* OBJECTIF DE LA TÂCHE:
D'après le passage ci-dessous sur les papes et la canne, quelle canne l'abbé E. Pauwels attribue-t-il au Saint-Père lors de ses promenades ?

* PASSAGE FOURNI:

________________________________________

Comme le rappellent les auteurs de « La papauté et le nouvel ordre mondial (1878-1903) » publié aux Editions Viaene en 2005 (en ligne via Google livres) : « on vit apparaître les scènes médiatisées de la vie quotidienne d’un vieil homme charmant et attendrissant ». Ils citent l’abbé E. PAUWELS, dans la « Vie du pape Léon XIII », publié à Anvers en 1902, qui écrivit : « Dans ses promenades, le St Père porte un chapeau rouge à glands d’or, un manteau rouge et une canne d’osier à pommette d’or. »

Le magazine « Lectures pour tous, en avril 1899, publia un long article illustré de photos sous le titre « La journée de S.S. Léon XIII », où on le voyait assis, tenant sa canne ou marchant, appuyée sur elle.

Il est vraisemblable qu’il s’agit ici de la première représentation d’un pape porteur d’une canne profane, alors que toute l’iconographie antérieure nous montre des papes tenant des croix ou des crosses. La dignité de sa fonction n’en souffrit pas car tout le monde, de son temps, en portait une, aussi bien pour s’aider à marcher que pour faire montre d’élégance.

Il n’en était plus de même sous le pontificat de Jean-Paul II. La canne était passée de mode et seuls ceux qui ont désormais du mal à se déplacer et qui sont vieux, portent une canne. On comprend alors les réticences qu’éprouva Jean-Paul II lorsque, malade à la fin des années 1990, il dut se résoudre à en utiliser une. A l’inverse de son prédécesseur Léon XIII, qui s’en servit pour humaniser sa fonction auprès des populations, Jean-Paul II pensa que son image de pape fort, de « lutteur de Dieu », de pape sportif et courageux, était écornée.

________________________________________

* DONNÉES AFFICHÉES:
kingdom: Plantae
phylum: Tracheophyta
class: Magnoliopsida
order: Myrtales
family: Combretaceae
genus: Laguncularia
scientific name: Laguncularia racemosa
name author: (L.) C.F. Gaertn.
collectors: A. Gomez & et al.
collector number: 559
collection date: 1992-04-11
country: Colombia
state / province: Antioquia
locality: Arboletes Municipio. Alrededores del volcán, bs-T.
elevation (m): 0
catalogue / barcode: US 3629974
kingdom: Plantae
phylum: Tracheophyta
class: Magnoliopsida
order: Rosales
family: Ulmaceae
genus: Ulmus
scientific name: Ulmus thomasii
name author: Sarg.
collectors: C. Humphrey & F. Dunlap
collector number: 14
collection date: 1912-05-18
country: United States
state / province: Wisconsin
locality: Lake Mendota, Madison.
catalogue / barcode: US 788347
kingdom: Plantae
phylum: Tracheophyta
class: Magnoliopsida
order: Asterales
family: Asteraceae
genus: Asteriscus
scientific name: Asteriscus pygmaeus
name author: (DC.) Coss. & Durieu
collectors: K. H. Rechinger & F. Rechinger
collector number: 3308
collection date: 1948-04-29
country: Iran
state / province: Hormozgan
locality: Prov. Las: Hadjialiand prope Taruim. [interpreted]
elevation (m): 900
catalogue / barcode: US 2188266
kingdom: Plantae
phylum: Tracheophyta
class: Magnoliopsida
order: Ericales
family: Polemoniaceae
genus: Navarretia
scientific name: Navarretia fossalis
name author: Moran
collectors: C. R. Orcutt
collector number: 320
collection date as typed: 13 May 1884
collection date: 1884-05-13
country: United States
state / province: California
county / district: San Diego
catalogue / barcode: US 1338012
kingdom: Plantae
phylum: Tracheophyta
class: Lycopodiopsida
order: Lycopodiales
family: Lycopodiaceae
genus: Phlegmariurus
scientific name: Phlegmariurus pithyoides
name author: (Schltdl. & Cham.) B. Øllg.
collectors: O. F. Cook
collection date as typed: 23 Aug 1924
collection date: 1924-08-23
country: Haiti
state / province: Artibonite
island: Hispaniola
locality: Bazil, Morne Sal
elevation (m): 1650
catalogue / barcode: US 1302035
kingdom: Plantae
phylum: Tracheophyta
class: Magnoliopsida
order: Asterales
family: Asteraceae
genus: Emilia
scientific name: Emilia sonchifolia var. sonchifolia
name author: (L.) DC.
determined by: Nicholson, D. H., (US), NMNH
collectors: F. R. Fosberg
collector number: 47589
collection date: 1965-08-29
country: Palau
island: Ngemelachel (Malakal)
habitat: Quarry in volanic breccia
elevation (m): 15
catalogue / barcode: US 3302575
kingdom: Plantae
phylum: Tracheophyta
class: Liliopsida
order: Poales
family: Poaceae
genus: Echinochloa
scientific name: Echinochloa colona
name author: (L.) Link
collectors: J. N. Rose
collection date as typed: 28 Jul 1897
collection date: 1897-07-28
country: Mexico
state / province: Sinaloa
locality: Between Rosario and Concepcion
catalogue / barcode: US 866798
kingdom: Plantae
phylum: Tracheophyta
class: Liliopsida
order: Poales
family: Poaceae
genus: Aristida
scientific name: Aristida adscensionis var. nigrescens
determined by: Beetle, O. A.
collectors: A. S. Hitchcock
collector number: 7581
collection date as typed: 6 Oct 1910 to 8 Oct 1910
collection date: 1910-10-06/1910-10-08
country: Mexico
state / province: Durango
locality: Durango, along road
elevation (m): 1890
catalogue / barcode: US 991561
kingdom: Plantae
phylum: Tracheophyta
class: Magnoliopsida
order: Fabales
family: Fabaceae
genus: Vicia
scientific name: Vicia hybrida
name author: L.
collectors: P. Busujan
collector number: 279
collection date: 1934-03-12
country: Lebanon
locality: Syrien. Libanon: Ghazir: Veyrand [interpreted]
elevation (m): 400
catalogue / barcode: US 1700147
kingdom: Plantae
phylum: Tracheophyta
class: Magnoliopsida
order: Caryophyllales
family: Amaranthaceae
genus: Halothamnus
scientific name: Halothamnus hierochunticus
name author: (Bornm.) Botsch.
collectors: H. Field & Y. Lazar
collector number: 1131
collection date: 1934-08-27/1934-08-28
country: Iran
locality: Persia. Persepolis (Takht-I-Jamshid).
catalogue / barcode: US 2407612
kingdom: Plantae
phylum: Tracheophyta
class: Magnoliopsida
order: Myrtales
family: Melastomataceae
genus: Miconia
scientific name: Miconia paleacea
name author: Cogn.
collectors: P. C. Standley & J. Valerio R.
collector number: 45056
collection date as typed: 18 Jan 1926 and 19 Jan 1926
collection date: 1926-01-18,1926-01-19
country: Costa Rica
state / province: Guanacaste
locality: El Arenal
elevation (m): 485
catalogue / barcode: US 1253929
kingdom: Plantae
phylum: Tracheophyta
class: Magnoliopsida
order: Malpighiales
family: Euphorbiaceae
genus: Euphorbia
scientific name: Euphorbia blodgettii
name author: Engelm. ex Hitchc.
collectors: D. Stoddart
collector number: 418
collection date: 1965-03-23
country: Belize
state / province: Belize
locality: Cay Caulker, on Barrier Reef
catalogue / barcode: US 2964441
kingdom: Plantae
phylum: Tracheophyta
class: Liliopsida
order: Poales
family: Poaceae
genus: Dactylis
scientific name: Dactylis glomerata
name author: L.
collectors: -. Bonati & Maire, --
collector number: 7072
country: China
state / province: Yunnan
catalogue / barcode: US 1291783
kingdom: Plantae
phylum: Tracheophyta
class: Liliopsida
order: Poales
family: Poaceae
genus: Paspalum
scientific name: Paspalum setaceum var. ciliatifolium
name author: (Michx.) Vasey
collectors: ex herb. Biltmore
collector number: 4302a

________________________________________

* SOLUTION PROPOSÉE:
Une canne d'osier à pommette d'or.